-------- Fragment strony
Zamiast saniami przyjechał samochodem, a wraz z nim widziano fantastycznych pomocników. To dzięki nim wszystkie prezenty zostały szybko spakowane, przeniesione do nowoczesnych „sań” i dostarczone pod wskazane adresy – prosto pod drzwi z niecierpliwością wyczekujących Świętego Mikołaja dzieci. Radości było co niemiara.
Każdego roku na terenie gminy Piekoszów w Dniu Świętego Mikołaja organizowany jest wielki bal mikołajkowy. Niestety, ze względu na pandemię już po raz drugi musiał zostać odwołany. – Wspólnie z wójtem Zbigniewem Piątkiem postanowiliśmy nie zostawić nikogo z naszych podopiecznych bez świątecznych prezentów. Zaprosiliśmy Świętego Mikołaja, który zgodził się ponownie przyjechać i dostarczyć dzieciom prezenty osobiście. Postawił tylko jeden warunek. Potrzebował pomocników, ale z tym nie było najmniejszych problemów. Wszyscy pomogliśmy prezenty przygotowane przez władze gminy spakować, a do nowoczesnych „sań” przy pomocy wójta szybko je przetransportowaliśmy i ruszyliśmy w drogę – mówi Justyna Malarczyk, kierownik Gminnego Ośrodka Pomocy Społecznej w Piekoszowie, która podkreśla, że zarówno pracownicy GOPS, jak i władze gminy nie wyobrażali sobie, aby w tym roku najmłodsi zostali bez paczek. – Tradycją już jest, że zapraszamy dzieci na mikołajkową zabawę. Niestety po raz kolejny pandemia pokrzyżowała nam plany. Niemniej jednak, dla Świętego Mikołaja nie ma rzeczy niemożliwych. Dostarczył on paczki osobiście do rąk własnych każdemu z wyczekujących go naszych podopiecznych – zapewniła kierownik GOPS w Piekoszowie Justyna Malarczyk.
Adresów, pod które paczki miały trafić skrupulatnie pilnował wójt gminy Piekoszów Zbigniew Piątek. Sam nawet dźwigał worek z prezentami, kiedy Święty Mikołaj musiał odsapnąć. – Trzeba pomagać, jeśli tylko mamy taką możliwość. Nie wyobrażam sobie, żeby dzieci nie otrzymały w tym roku paczek. Przekazaliśmy je wraz ze Świętym Mikołajem, reniferami, śnieżynkami i wszystkimi pomocnikami z Gminnego Ośrodka Pomocy Społecznej w Piekoszowie. Nie ma nic wspanialszego niż radość dzieci. Widać, że czekały na Świętego Mikołaja z niecierpliwością i bardzo przeżywały spotkanie z nim. Dla nas wszystkich były to bardzo wzruszające chwile – przyznaje wójt Zbigniew Piątek.
----------------
# [Co zrobić]
1. Na podstawie tekstu o wizycie Świętego Mikołaja wyjaśnij w jednym do trzech zdań, dlaczego w gminie Piekoszów nie odbył się bal mikołajkowy.
2. Przepisz z tekstu o wizycie Świętego Mikołaja fragment, który zaczyna się od słów zawierających „Zamiast saniami przyjechał”, a kończy na „było co niemiara.”.
3. Kto według tekstu o wizycie Świętego Mikołaja pilnował adresów, pod które miały trafić paczki?
Wiersze zamieszczone dalej nie mają tu żadnego znaczenia.
-------- Dane
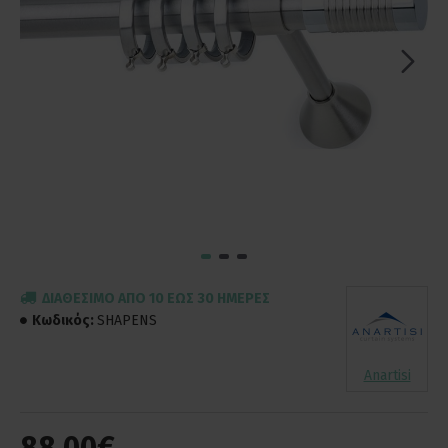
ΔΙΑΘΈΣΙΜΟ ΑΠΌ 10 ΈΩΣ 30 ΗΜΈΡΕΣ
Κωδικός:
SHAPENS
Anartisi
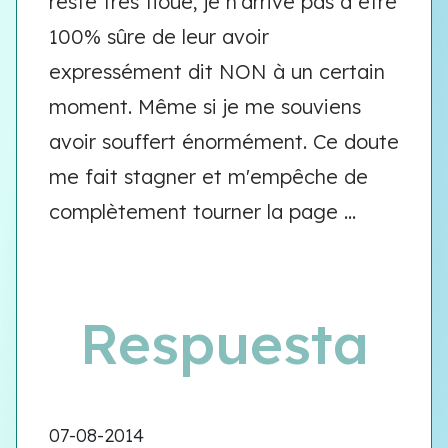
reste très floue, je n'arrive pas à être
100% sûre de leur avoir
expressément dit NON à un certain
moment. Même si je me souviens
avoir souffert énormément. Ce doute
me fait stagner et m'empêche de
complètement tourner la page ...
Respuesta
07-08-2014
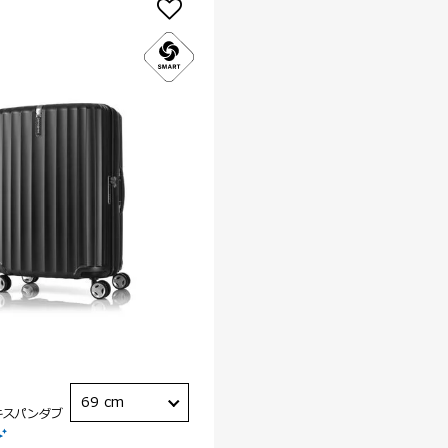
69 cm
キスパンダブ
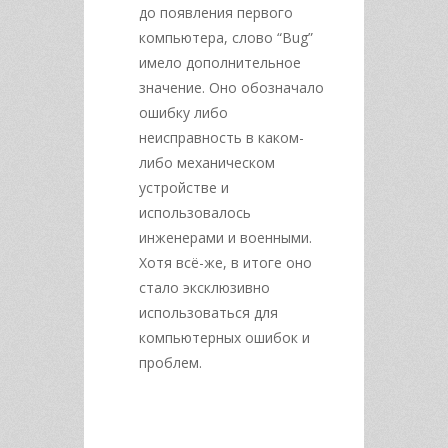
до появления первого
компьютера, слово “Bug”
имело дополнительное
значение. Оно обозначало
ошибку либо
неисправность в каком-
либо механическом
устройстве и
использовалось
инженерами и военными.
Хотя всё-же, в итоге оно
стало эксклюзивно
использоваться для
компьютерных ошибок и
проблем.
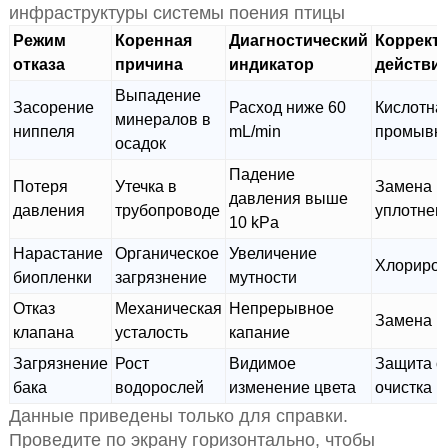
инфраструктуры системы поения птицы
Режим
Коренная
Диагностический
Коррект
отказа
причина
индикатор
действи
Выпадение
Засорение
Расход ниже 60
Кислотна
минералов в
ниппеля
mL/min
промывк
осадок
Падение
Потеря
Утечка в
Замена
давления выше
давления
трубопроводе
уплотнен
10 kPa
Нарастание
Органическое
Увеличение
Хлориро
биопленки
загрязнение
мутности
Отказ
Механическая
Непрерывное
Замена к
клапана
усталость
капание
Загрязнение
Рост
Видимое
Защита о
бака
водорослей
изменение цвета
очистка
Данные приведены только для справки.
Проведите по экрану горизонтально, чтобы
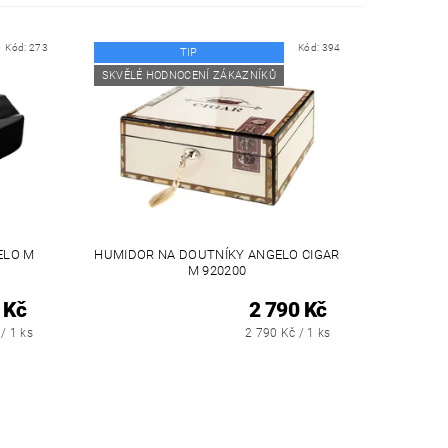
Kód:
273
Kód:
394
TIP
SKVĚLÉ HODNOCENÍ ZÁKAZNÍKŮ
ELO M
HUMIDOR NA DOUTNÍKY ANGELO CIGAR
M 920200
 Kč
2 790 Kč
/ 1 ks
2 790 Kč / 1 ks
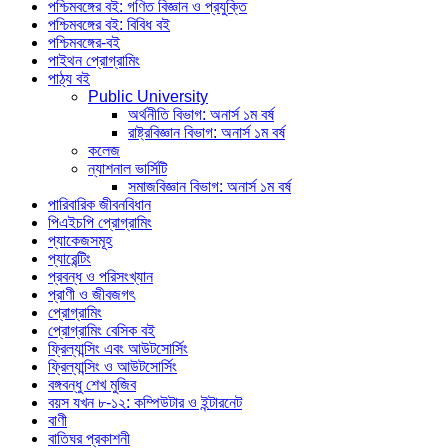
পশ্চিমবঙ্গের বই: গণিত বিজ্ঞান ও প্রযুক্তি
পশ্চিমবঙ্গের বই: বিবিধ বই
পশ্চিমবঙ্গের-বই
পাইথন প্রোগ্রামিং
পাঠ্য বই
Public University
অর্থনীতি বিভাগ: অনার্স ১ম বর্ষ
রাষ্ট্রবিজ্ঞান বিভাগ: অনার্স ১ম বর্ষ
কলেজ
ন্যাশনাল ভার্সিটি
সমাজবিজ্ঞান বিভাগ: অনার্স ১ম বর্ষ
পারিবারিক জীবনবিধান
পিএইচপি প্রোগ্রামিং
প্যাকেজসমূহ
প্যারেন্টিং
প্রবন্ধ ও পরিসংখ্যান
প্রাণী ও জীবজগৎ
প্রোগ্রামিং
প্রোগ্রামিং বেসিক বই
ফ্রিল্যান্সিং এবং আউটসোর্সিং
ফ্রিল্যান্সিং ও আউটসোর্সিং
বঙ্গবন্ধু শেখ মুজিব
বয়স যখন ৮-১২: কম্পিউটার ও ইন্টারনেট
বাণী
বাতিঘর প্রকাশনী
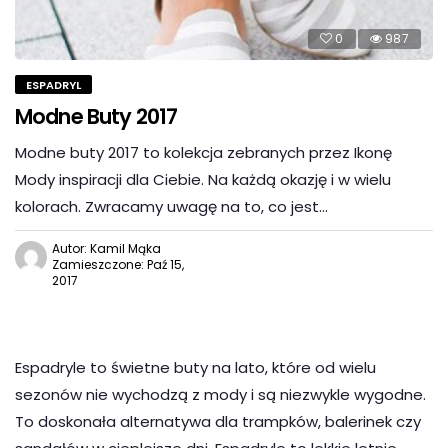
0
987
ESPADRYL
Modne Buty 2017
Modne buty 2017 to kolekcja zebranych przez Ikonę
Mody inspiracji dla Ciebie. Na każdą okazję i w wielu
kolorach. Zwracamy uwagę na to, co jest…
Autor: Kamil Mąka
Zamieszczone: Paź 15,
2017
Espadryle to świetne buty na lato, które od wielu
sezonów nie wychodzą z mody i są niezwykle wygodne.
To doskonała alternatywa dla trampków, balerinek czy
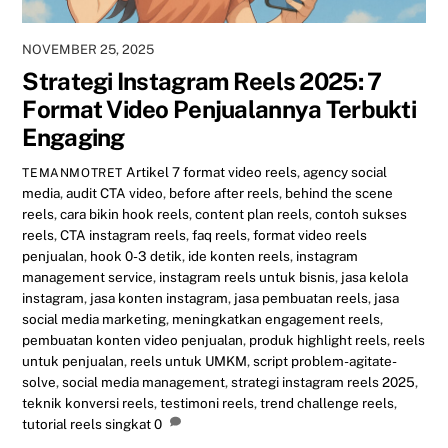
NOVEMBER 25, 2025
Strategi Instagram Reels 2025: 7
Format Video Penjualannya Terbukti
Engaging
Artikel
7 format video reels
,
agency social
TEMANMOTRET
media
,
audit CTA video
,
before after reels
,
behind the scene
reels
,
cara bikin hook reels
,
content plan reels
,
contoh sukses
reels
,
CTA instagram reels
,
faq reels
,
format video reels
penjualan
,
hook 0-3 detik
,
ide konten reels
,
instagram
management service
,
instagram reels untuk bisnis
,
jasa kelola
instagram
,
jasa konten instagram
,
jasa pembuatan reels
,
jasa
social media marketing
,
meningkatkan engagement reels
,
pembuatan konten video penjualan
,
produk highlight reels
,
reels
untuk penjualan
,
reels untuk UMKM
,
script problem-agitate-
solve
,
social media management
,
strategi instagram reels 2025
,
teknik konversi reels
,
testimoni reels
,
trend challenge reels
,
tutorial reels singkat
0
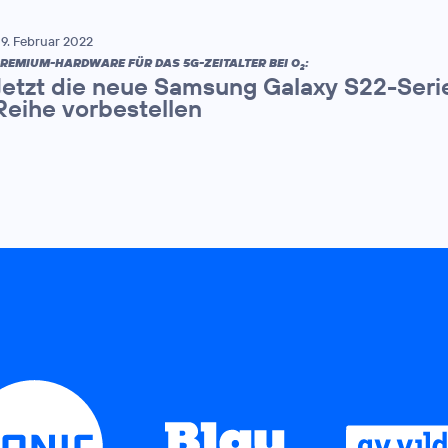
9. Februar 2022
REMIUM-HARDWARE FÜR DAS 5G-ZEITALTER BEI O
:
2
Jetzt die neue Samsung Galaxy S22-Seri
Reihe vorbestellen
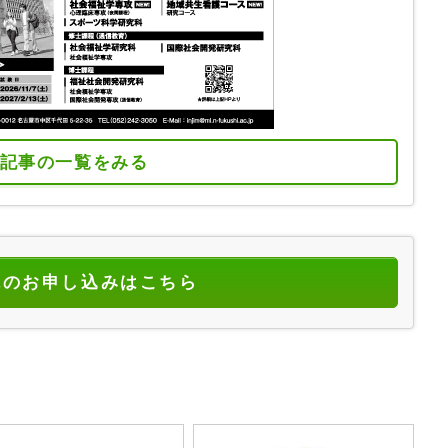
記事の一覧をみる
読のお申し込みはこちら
----------------
# [Zestaw odpowiedzi]
1. Bal mikołajkowy, organizowany w gminie Piekoszów co roku w Dniu Świętego Mikołaja, odwołano z powodu pandemii. Stało się tak już po raz drugi.

2.
Zamiast saniami przyjechał samochodem, a wraz z nim widziano fantastycznych pomocników. To dzięki nim wszystkie prezenty zostały szybko spakowane, przeniesione do nowoczesnych „sań” i dostarczone pod wskazane adresy – prosto pod drzwi z niecierpliwością wyczekujących Świętego Mikołaja dzieci. Radości było co niemiara.

3. Wójt gminy Piekoszów Zbigniew Piątek.